# Circuit design text data
----
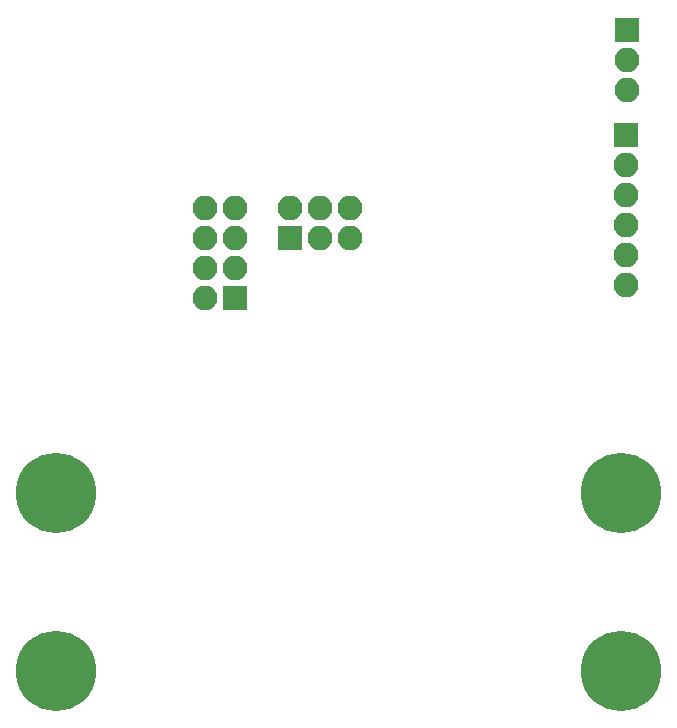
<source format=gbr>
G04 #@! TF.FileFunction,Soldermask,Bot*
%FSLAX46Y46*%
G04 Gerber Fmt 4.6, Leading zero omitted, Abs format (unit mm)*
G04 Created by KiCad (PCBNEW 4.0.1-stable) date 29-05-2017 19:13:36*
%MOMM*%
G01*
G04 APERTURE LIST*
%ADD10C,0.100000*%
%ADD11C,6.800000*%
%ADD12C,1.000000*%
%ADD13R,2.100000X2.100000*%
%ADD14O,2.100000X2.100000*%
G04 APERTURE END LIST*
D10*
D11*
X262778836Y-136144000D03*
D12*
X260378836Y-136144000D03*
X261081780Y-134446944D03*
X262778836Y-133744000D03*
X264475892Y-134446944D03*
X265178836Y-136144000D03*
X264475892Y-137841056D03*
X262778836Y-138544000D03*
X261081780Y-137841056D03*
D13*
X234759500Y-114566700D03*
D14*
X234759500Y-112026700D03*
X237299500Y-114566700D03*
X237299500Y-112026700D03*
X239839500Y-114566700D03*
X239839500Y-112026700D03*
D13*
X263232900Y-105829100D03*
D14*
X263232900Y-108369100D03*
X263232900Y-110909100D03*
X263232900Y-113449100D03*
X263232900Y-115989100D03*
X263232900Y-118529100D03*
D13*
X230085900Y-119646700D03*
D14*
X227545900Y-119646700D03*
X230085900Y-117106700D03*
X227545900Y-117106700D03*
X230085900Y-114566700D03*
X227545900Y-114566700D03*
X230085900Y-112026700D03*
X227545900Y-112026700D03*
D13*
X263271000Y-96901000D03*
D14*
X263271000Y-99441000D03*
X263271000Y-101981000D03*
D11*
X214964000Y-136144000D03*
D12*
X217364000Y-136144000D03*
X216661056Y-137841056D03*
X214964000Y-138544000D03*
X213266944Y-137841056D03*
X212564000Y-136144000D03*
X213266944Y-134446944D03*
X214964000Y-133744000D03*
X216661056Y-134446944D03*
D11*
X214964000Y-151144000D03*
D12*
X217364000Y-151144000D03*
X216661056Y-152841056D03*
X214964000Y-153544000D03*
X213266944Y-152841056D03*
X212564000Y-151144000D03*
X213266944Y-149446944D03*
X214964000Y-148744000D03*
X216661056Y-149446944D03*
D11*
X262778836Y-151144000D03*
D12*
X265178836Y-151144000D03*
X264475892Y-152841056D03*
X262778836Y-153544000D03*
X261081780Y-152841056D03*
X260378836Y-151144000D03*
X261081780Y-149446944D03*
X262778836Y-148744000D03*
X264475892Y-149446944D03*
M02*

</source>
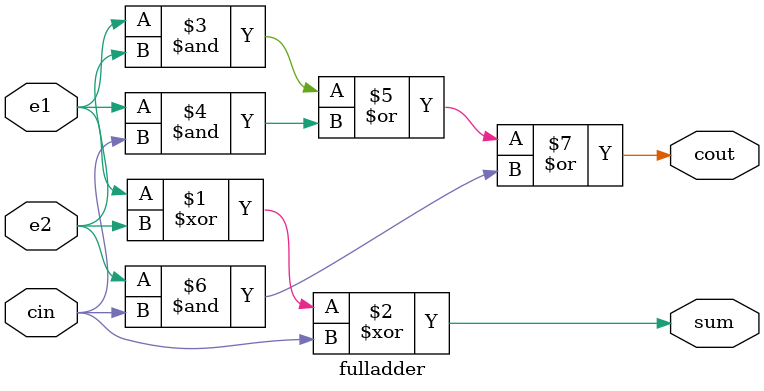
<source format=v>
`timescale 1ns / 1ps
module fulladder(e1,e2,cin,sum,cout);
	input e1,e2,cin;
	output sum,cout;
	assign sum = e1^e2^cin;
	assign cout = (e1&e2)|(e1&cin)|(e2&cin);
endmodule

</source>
----
# DIRECTIONS FOR THIS TASK
Would you repeat the entries exactly, but with no pictures?

# FINISHED TASK
<source format=gbr>
G04 #@! TF.FileFunction,Soldermask,Bot*
%FSLAX46Y46*%
G04 Gerber Fmt 4.6, Leading zero omitted, Abs format (unit mm)*
G04 Created by KiCad (PCBNEW 4.0.1-stable) date 29-05-2017 19:13:36*
%MOMM*%
G01*
G04 APERTURE LIST*
%ADD10C,0.100000*%
%ADD11C,6.800000*%
%ADD12C,1.000000*%
%ADD13R,2.100000X2.100000*%
%ADD14O,2.100000X2.100000*%
G04 APERTURE END LIST*
D10*
D11*
X262778836Y-136144000D03*
D12*
X260378836Y-136144000D03*
X261081780Y-134446944D03*
X262778836Y-133744000D03*
X264475892Y-134446944D03*
X265178836Y-136144000D03*
X264475892Y-137841056D03*
X262778836Y-138544000D03*
X261081780Y-137841056D03*
D13*
X234759500Y-114566700D03*
D14*
X234759500Y-112026700D03*
X237299500Y-114566700D03*
X237299500Y-112026700D03*
X239839500Y-114566700D03*
X239839500Y-112026700D03*
D13*
X263232900Y-105829100D03*
D14*
X263232900Y-108369100D03*
X263232900Y-110909100D03*
X263232900Y-113449100D03*
X263232900Y-115989100D03*
X263232900Y-118529100D03*
D13*
X230085900Y-119646700D03*
D14*
X227545900Y-119646700D03*
X230085900Y-117106700D03*
X227545900Y-117106700D03*
X230085900Y-114566700D03*
X227545900Y-114566700D03*
X230085900Y-112026700D03*
X227545900Y-112026700D03*
D13*
X263271000Y-96901000D03*
D14*
X263271000Y-99441000D03*
X263271000Y-101981000D03*
D11*
X214964000Y-136144000D03*
D12*
X217364000Y-136144000D03*
X216661056Y-137841056D03*
X214964000Y-138544000D03*
X213266944Y-137841056D03*
X212564000Y-136144000D03*
X213266944Y-134446944D03*
X214964000Y-133744000D03*
X216661056Y-134446944D03*
D11*
X214964000Y-151144000D03*
D12*
X217364000Y-151144000D03*
X216661056Y-152841056D03*
X214964000Y-153544000D03*
X213266944Y-152841056D03*
X212564000Y-151144000D03*
X213266944Y-149446944D03*
X214964000Y-148744000D03*
X216661056Y-149446944D03*
D11*
X262778836Y-151144000D03*
D12*
X265178836Y-151144000D03*
X264475892Y-152841056D03*
X262778836Y-153544000D03*
X261081780Y-152841056D03*
X260378836Y-151144000D03*
X261081780Y-149446944D03*
X262778836Y-148744000D03*
X264475892Y-149446944D03*
M02*

</source>
<source format=v>
`timescale 1ns / 1ps
module fulladder(e1,e2,cin,sum,cout);
	input e1,e2,cin;
	output sum,cout;
	assign sum = e1^e2^cin;
	assign cout = (e1&e2)|(e1&cin)|(e2&cin);
endmodule

</source>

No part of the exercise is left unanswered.